Onlarca konser vermiş bir grup olarak eminim unutamadığınız anılarınız vardır. Bizimle paylaşmak istediğiniz bir sahne arkası ve turne anınız var mı?
Büyük bir arenada Red Hot Chili Peppers'ın açılışını yapıyorduk. Sahnede şarkı söylerken ağzıma 10 sentlik bir bozuk para gird. Gülmeye başladım ve sahneden oldukça uzakta olan kişinin nişan alma becerisinden oldukça etkilendim (gülüyor). Unutulmaz bir andı!
Dünyada son senelerde büyük değişimler yaşanıyor. Önce Covid, sonra ekonomik kriz, şimdi savaşlar… Tüm bunların müziğinizi nasıl etkilediğini merak ediyorum.
Bazen müziğimiz aracılığıyla yapabileceğimiz daha fazla şey olmasını diliyorum, özellikle de şu anda devam eden tüm adaletsizlikleri düşündüğümde... Bu insana kendisini biraz güçsüz ve küçük hissettiriyor. Bazen yaptığımız işte dünyada olanlara bir anlam katmak zorlaşıyor.

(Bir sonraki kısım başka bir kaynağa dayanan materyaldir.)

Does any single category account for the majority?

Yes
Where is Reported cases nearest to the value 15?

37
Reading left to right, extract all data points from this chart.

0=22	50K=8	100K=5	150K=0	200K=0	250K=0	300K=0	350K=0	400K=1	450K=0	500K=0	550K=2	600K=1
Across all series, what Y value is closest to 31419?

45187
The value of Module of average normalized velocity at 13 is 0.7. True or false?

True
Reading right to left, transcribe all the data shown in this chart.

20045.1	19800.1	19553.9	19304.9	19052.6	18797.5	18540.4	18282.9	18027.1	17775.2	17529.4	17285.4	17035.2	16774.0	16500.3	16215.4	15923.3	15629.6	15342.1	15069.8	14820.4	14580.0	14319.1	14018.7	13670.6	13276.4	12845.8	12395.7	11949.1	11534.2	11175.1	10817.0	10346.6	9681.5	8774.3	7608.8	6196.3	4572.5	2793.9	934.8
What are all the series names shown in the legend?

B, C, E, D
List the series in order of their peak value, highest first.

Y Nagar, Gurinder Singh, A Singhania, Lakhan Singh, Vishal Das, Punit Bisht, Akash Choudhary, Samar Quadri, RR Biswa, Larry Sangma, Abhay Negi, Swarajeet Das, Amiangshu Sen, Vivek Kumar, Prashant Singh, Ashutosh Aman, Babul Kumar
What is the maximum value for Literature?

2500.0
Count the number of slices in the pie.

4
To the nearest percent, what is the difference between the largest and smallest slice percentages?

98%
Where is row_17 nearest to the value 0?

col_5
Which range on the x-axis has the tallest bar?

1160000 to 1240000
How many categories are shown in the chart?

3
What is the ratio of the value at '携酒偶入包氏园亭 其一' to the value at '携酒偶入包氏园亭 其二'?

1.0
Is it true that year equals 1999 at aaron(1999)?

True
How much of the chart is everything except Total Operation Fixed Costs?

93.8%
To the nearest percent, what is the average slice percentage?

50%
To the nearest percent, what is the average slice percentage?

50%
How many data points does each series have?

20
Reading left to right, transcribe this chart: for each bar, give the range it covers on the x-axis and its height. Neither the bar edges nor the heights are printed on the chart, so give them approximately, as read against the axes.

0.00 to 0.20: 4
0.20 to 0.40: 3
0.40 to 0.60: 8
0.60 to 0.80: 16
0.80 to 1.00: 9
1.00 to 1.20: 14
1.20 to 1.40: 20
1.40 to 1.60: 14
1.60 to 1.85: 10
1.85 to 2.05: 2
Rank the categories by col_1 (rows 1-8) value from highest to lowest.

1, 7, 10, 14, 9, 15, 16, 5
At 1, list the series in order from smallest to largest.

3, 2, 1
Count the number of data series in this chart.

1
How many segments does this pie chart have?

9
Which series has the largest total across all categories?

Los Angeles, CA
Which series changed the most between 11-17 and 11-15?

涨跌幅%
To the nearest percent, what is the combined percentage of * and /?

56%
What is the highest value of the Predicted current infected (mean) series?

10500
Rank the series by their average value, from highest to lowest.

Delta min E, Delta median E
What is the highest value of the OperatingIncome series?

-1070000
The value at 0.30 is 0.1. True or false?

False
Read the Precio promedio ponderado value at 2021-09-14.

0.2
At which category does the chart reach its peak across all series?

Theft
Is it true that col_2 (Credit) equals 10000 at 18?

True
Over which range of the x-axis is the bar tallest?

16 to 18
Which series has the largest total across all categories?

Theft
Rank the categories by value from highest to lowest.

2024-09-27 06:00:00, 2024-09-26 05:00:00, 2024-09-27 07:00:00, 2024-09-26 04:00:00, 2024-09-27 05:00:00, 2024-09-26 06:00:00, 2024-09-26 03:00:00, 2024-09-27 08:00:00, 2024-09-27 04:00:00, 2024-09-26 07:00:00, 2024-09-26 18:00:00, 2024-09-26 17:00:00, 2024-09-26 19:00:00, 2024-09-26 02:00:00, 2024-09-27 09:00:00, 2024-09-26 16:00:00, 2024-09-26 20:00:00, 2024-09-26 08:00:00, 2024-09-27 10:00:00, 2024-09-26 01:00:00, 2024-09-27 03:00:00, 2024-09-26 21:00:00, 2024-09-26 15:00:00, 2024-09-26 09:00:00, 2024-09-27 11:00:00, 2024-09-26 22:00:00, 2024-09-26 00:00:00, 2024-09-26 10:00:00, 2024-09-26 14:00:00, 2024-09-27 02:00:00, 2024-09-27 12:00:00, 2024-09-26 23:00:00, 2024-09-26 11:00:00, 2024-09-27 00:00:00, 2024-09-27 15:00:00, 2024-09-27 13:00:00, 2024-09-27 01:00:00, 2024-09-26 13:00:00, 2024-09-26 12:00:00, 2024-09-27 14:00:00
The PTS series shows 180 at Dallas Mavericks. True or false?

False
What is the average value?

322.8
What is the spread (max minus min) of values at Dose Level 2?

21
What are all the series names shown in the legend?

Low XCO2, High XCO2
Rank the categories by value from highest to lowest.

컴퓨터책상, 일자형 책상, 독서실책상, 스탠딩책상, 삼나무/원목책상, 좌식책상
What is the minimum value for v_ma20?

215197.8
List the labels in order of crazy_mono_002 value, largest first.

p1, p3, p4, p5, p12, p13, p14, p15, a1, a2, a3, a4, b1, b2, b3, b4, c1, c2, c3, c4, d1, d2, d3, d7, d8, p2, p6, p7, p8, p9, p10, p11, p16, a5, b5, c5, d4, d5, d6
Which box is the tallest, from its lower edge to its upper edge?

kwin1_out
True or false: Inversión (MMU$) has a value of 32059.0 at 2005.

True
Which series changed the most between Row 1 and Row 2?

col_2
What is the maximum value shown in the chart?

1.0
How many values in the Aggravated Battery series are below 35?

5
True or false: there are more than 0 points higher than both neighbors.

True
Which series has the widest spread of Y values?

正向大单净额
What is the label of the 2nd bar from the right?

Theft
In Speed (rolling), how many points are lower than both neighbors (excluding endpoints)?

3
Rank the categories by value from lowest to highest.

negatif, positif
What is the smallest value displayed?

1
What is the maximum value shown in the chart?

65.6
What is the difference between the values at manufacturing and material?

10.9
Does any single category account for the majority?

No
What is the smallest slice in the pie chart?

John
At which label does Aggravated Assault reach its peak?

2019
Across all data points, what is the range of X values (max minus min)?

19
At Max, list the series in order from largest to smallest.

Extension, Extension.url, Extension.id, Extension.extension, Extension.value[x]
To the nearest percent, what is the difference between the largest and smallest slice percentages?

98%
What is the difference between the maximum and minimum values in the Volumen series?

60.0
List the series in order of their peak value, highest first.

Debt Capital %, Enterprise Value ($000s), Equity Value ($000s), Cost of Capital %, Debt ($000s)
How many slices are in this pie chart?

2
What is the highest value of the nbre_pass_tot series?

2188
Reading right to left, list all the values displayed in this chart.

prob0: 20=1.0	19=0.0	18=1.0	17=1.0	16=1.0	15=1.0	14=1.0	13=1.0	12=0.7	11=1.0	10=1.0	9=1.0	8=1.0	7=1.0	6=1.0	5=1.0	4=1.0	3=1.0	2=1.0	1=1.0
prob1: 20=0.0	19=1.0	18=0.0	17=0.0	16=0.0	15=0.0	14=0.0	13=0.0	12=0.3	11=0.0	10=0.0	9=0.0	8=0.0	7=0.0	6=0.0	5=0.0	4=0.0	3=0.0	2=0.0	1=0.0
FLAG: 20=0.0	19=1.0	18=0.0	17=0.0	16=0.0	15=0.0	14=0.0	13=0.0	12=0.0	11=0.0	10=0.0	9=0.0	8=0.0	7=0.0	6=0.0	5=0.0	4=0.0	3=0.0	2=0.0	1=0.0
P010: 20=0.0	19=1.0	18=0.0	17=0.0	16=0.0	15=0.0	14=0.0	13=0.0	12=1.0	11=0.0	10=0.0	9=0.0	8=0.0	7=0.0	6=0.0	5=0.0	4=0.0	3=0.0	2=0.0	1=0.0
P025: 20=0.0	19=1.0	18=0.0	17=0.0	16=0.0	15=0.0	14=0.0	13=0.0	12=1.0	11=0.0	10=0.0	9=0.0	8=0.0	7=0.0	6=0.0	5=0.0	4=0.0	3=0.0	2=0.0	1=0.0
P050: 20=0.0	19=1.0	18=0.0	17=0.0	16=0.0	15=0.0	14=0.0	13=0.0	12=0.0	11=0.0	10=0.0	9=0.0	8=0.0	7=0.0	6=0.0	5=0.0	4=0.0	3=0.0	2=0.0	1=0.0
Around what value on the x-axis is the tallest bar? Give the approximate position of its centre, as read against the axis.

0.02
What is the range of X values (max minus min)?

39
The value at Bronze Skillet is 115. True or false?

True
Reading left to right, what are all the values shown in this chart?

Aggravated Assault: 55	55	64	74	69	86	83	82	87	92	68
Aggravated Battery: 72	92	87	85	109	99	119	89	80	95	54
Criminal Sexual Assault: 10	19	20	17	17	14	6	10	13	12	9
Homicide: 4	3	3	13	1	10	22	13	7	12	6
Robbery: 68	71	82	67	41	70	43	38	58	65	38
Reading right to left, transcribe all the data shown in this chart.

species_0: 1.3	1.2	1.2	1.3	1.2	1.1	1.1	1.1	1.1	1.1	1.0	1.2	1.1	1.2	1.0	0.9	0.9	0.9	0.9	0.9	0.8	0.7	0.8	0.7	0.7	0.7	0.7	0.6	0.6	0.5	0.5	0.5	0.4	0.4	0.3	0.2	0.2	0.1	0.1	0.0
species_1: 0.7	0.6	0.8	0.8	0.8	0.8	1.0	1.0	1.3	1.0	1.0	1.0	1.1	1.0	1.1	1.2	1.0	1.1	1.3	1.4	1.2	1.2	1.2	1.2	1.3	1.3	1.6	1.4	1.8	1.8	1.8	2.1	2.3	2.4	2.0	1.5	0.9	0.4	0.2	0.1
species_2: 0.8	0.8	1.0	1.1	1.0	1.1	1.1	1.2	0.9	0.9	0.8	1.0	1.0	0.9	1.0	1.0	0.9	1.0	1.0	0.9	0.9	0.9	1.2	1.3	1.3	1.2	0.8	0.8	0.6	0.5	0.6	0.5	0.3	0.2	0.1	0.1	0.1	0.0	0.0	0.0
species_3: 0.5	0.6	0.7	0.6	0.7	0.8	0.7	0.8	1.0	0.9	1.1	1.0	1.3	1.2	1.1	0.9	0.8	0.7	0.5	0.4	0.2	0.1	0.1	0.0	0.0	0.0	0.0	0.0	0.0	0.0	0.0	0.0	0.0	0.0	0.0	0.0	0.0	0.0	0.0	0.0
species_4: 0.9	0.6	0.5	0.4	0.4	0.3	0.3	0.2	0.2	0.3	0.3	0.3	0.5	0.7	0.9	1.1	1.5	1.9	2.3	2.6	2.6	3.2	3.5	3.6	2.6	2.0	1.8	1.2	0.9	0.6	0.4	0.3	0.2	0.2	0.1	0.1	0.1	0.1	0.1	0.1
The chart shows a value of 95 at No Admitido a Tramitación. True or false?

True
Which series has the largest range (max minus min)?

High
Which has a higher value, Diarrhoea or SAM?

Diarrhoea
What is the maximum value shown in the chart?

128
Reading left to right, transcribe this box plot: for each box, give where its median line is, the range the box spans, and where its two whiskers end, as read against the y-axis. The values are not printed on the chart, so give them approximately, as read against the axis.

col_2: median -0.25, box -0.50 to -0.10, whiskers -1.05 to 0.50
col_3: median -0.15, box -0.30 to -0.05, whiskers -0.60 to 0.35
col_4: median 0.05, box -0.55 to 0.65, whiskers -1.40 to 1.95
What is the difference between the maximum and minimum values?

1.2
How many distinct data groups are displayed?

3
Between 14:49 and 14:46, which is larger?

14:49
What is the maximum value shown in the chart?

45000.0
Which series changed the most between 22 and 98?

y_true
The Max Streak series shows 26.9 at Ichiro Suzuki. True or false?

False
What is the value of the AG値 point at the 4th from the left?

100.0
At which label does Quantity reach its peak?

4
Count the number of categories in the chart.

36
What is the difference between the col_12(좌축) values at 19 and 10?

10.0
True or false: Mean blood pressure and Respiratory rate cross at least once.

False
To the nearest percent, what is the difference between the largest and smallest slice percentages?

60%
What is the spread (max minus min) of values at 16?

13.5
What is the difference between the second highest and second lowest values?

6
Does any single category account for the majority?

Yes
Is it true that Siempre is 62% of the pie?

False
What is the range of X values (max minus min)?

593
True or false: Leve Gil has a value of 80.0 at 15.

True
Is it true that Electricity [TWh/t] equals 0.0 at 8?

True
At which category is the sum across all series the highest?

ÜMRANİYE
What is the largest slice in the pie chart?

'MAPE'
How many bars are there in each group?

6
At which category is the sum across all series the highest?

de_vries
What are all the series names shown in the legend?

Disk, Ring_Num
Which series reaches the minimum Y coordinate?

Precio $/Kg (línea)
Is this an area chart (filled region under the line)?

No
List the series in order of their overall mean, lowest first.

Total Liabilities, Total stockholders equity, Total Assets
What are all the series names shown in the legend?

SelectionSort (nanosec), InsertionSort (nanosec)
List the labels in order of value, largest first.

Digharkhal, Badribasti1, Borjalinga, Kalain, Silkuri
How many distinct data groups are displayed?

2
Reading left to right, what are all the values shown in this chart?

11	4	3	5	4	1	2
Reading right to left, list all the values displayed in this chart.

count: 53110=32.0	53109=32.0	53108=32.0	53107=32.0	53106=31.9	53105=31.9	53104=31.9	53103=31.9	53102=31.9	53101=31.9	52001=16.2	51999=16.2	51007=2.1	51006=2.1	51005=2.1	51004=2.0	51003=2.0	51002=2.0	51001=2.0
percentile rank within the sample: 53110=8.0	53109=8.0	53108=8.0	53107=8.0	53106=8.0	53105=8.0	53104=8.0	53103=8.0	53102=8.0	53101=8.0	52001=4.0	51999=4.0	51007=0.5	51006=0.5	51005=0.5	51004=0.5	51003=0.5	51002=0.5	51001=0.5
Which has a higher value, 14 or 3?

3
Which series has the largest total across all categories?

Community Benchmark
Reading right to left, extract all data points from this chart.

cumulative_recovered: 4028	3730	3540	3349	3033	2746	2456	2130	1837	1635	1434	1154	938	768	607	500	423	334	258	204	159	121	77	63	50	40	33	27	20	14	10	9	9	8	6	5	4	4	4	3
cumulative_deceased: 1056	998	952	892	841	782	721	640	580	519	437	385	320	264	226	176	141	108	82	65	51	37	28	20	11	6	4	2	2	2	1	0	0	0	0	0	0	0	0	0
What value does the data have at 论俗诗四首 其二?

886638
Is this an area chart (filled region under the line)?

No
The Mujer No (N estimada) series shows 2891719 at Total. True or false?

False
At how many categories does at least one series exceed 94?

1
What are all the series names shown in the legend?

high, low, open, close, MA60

En sevdiğiniz şehirler hangileri? Daha önce İstanbul'a gelmiştiniz, favoriniz olan bir tarihi mekan ya da restoran var mı?
Çok fazla favori şehir var aklımda, şimdi hemen ilk anda gelmiyor hangisi daha favorimdi (gülüyor). Sanırım İtalya ve Japonya bize hâlâ evimiz gibi geldiği için favorilerimiz arasında. Ama İstanbul'a gelmeyi de her zaman sevdik. İstanbul hem tarihiyle hem de mutfağıyla bizi büyülüyor.
Peki size İstanbul'u hatırlatan bir anınız var mı?
Geçmişteki seyahatlerimizde İstanbul’da epeyce arkadaş edindik. Şehri anlamak biraz zaman aldı ama mimarisi ve renklerin sıcaklığı bize hep tanıdık geldi. Hep gelmek istediğimiz harika bir şehir. Bir yıl performansımız sırasında yakınımızdaki bir camiden ezan sesi geldiğini hatırlıyorum, performansımıza ara verip ezanın bitmesini beklemiştik. Çok unutulmaz, özel bir deneyimdi.
Sizi Zorlu PSM’de izlemeyi sabırsızlıkla bekleyenler için neler söylemek istersiniz?
Konserlerimiz harika, ilham verici, sinir bozucu, eğlenceli veya kızgın olabiliyor. Bu yüzden bekleyip göreceğiz. Umarım güzel bir konser olur hepimiz için.